Root Cause Analysis:
May 4-5, 2017 – Feature Disruption (Intermittent E-mail Delivery)
Problem Description & Impact:
On Thursday, May 4, 2017, at approximately 8:26am PDT, Okta experienced a feature disruption impacting US cells 1-3 whereby approximately 33% of queued e-mails failed to send to the intended recipients. The feature disruption continued until Friday, May 5, at 10:47am PDT, when the issue was fully resolved.
The issue was the result of a bug in a deployment automation script which resulted in an incomplete configuration being applied to an email relay server which had recently been relaunched following a hardware failure. E-mail requests routed through the misconfigured server failed to send correctly to the intended recipient. Subsequent retries routed through other redundant e-mail relay servers were successfully delivered.
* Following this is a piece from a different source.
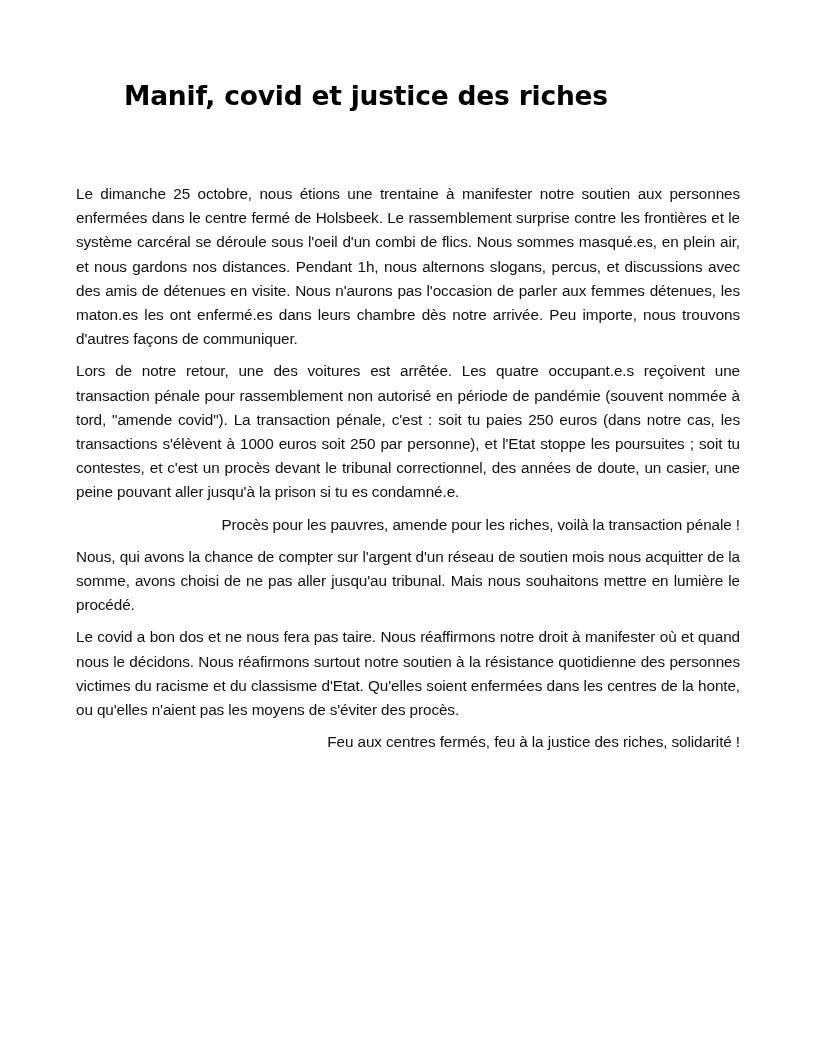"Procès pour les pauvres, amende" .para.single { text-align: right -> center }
Mitigation Steps and Future Preventative Steps:
Okta identified and resolved the e-mail relay server configuration issue by re-deploying the correct deployment automation script. Normal e-mail delivery was confirmed to be fully functional at 10:47am PDT.
Okta is resolving the deployment script bug and is adding additional server launch validation steps. Okta has also added additional monitoring to catch any similar future post-deployment failure conditions within the e-mail relay server infrastructure.